Montgomery and other justices also questioned Roysden on the mask mandate ban, asking what it had to do with school funding. The constitution says appropriations are to be contained in legislation known as the “feed bill,” while directions on how to spend the money is contained in separate bills for items such as K-12 schools and health.

“So how does … the face covering mandate and the vaccination mandate or precluding a mandate, how does that relate to the appropriations,” Montgomery asked.

Roysden said the Legislature believed mask mandates would cut attendance, but Montgomery and Chief Justice Bruntinel were not persuaded and pressed him on how a ban on mask mandates specifically related to the spending in the “feed bill.”

“What I’m hearing is it doesn’t have to relate to spending,” Brutinel asked.

“It doesn’t,” Roysden said. “Because it’s the legislature …”

He warned of “chaos” if the high court upheld the trial court ruling.

Cooper and now the Supreme Court sided with education groups, including the Arizona School Boards Association, that had argued the bills were packed with policy items unrelated to the budget.

Cooper’s ruling cleared the way for K-12 public schools to continue requiring students to wear face masks to help slow the spread of the coronavirus. At least 29 of the state’s public school districts issued mask mandates before the laws were set to take effect, and some immediately extended them after Cooper’s ruling.
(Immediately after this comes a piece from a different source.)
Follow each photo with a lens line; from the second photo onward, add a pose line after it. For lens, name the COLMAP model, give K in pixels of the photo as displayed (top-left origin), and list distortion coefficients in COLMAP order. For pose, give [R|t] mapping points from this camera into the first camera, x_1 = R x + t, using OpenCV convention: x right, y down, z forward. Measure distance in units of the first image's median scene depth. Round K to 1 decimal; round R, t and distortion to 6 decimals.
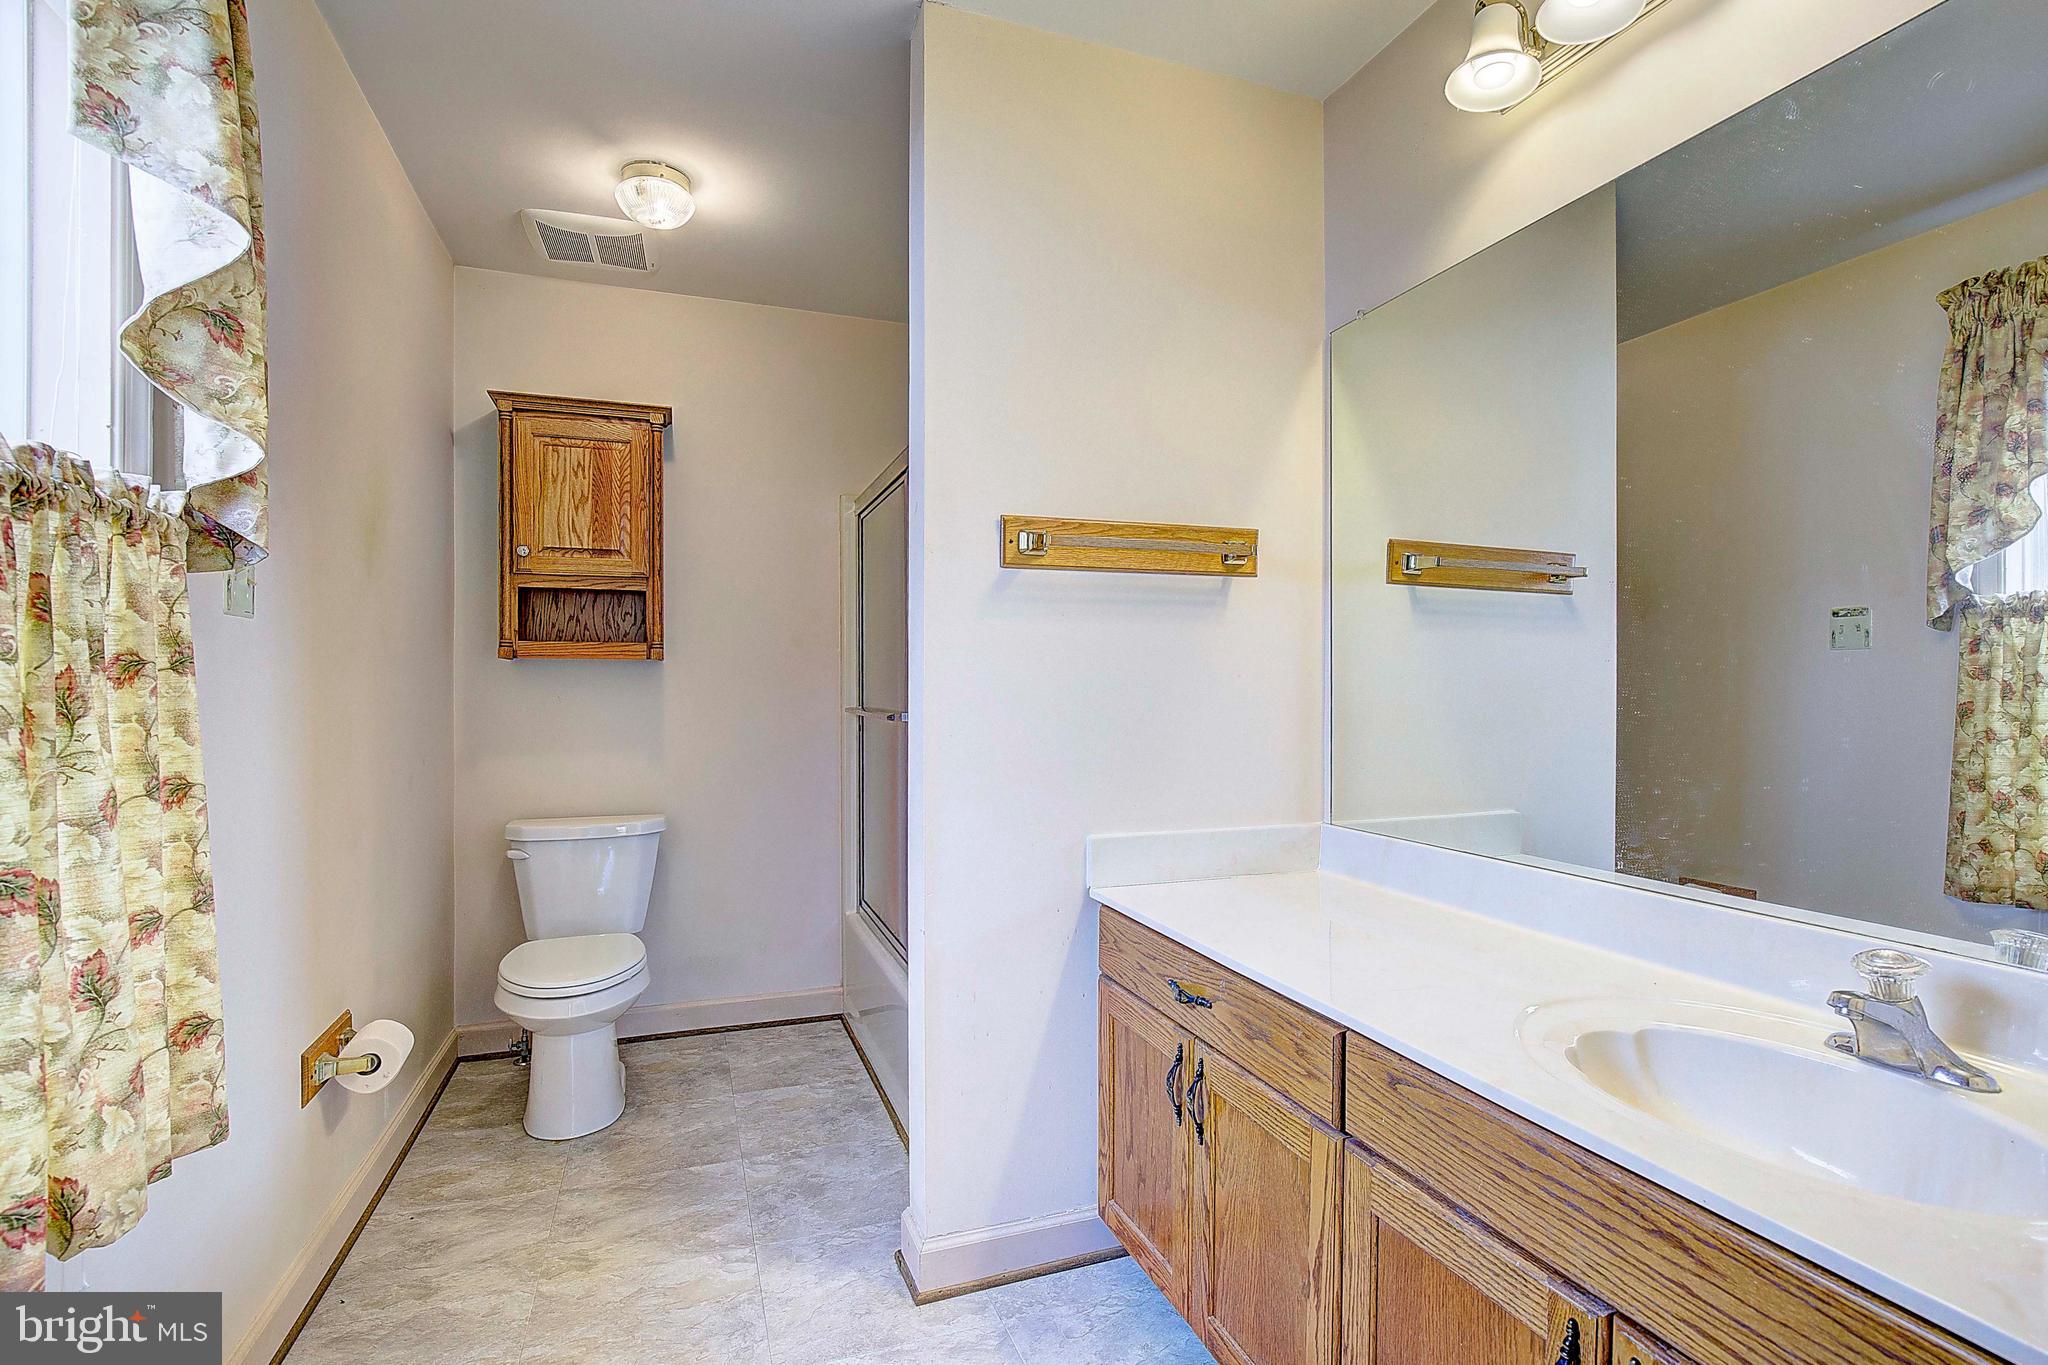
lens RADIAL K [[943.8, 0, 1023.9], [0, 943.8, 687.2], [0, 0, 1]] dist [-0.023899, 0.006877]
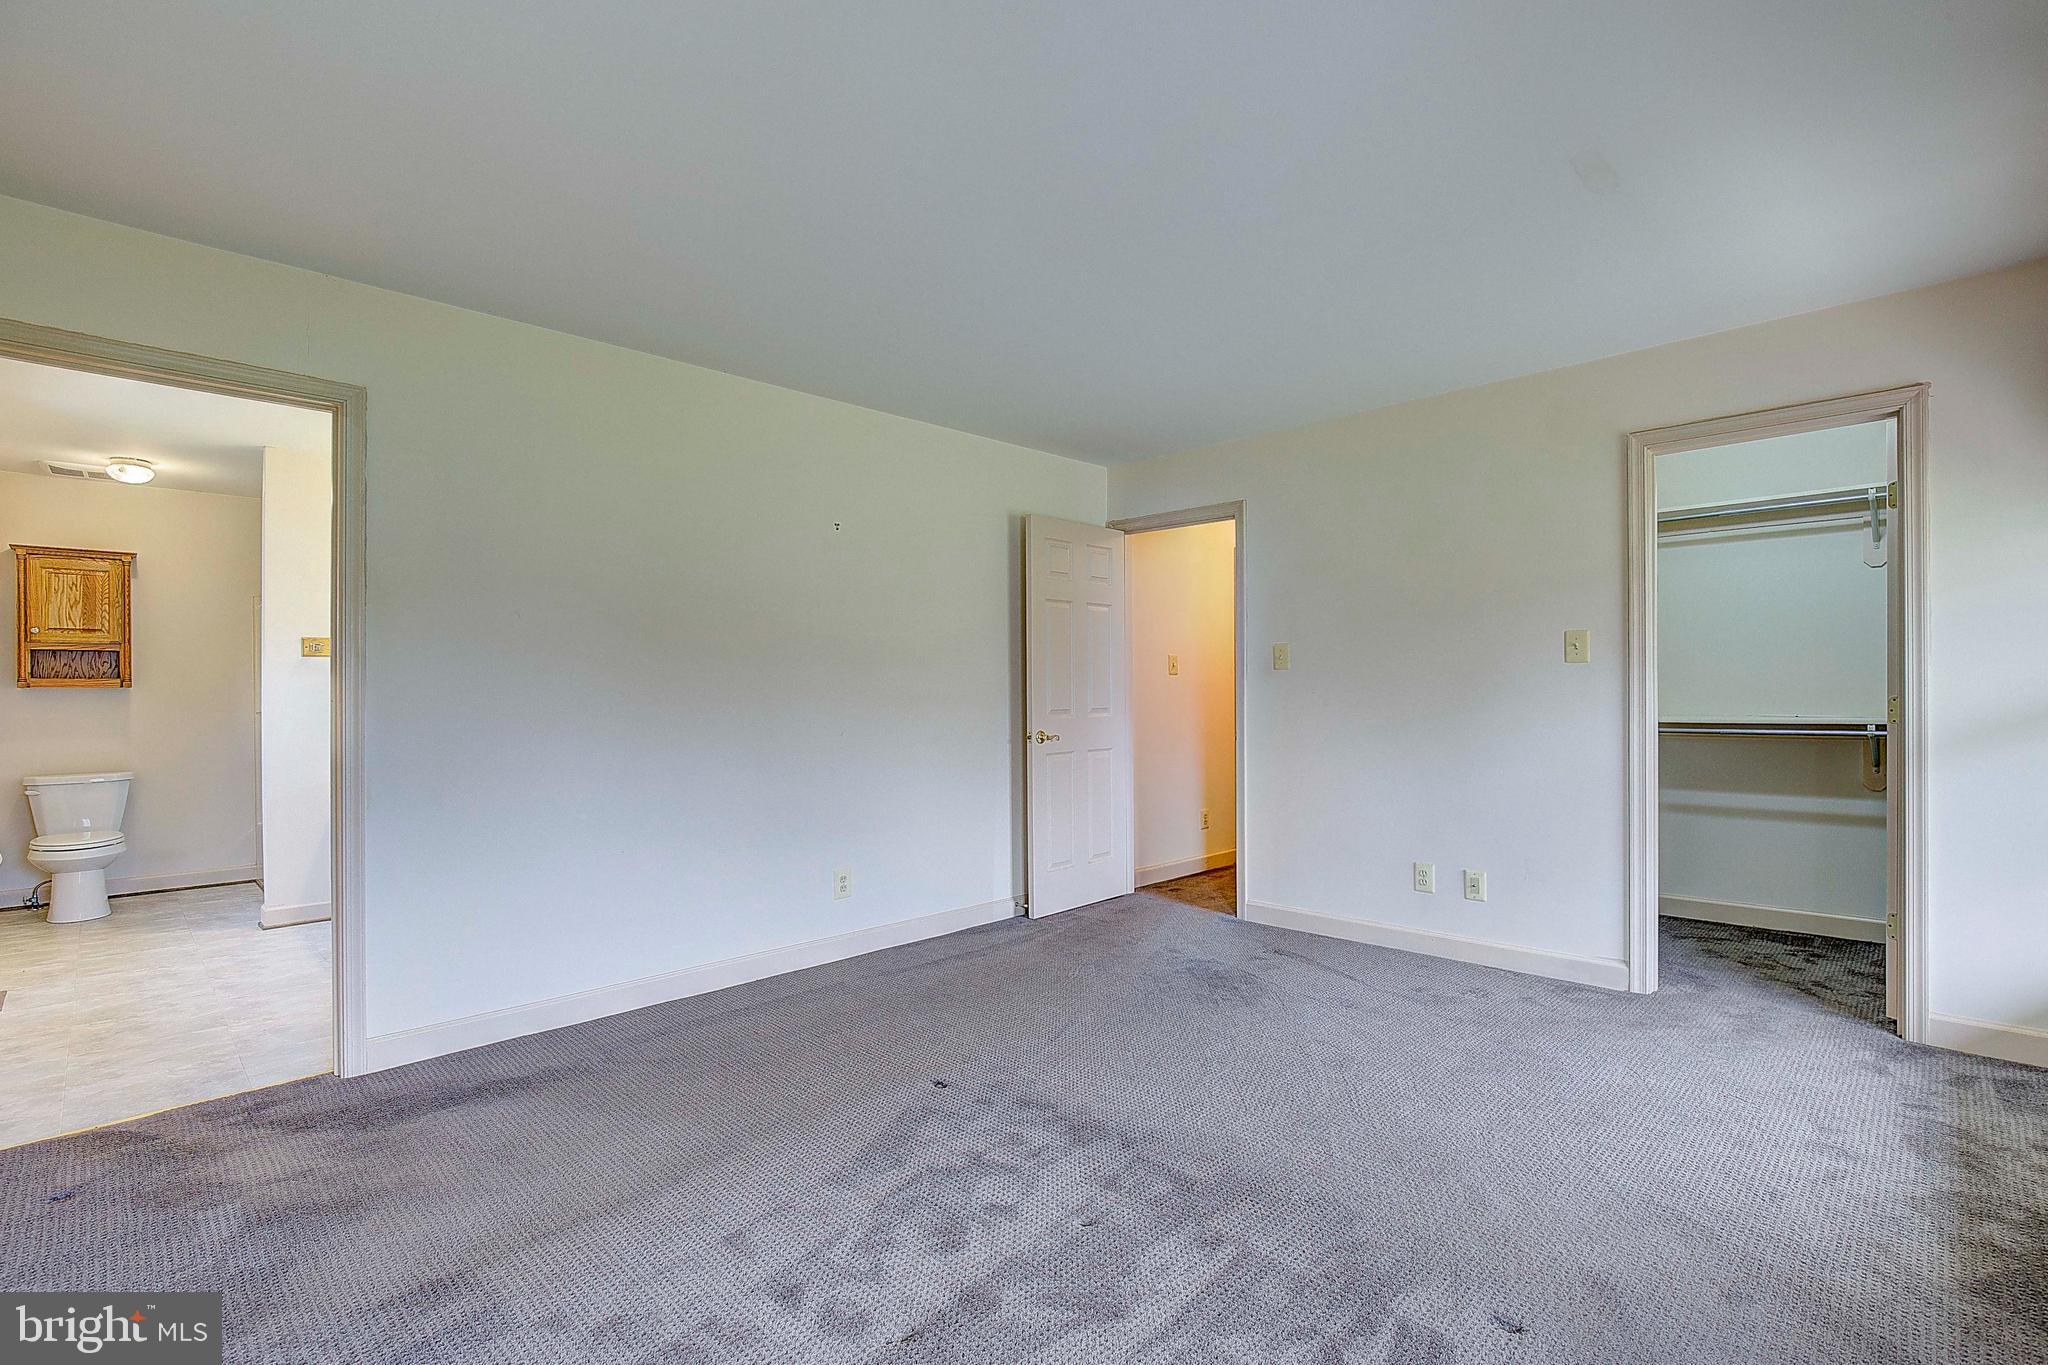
lens RADIAL K [[924.7, 0, 1032.3], [0, 924.7, 675.9], [0, 0, 1]] dist [-0.011893, -0.000077]
pose [[0.901224, -0.009328, 0.433254, 0.452997], [0.018650, 0.999677, -0.017270, 0.012733], [-0.432953, 0.023644, 0.901107, -1.444522]]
Arizona cities and counties were also able to enact mask requirements and other COVID-19 rules that would have been blocked by the budget bills.

Roopali Desai, the attorney for the school boards association, said the court should affirm Cooper’s ruling because the Legislature misled the public by not giving the public notice through the bill titles.

“You look to see whether or not the challenged provisions are adequately noticed in the title or whether the title is misleading,” Desai told the court. “In this case, both are true. It’s doubly misleading because it said it was budget reconciliation and hid from the public the fact that there were other substantive non-budget … provisions.”

Desai had urged the high court to uphold Cooper’s ruling in her court papers, saying it “relied on well-settled precedent and properly ruled that each of the challenged laws was passed in violation of the constitution.”

Republican opponents of school mask requirements and local COVID-19 restrictions were powerless to immediately pass new versions of the laws after Cooper’s ruling. That’s because of a series of GOP vacancies in the closely split Arizona House that prevented them from mustering a majority without Democratic support.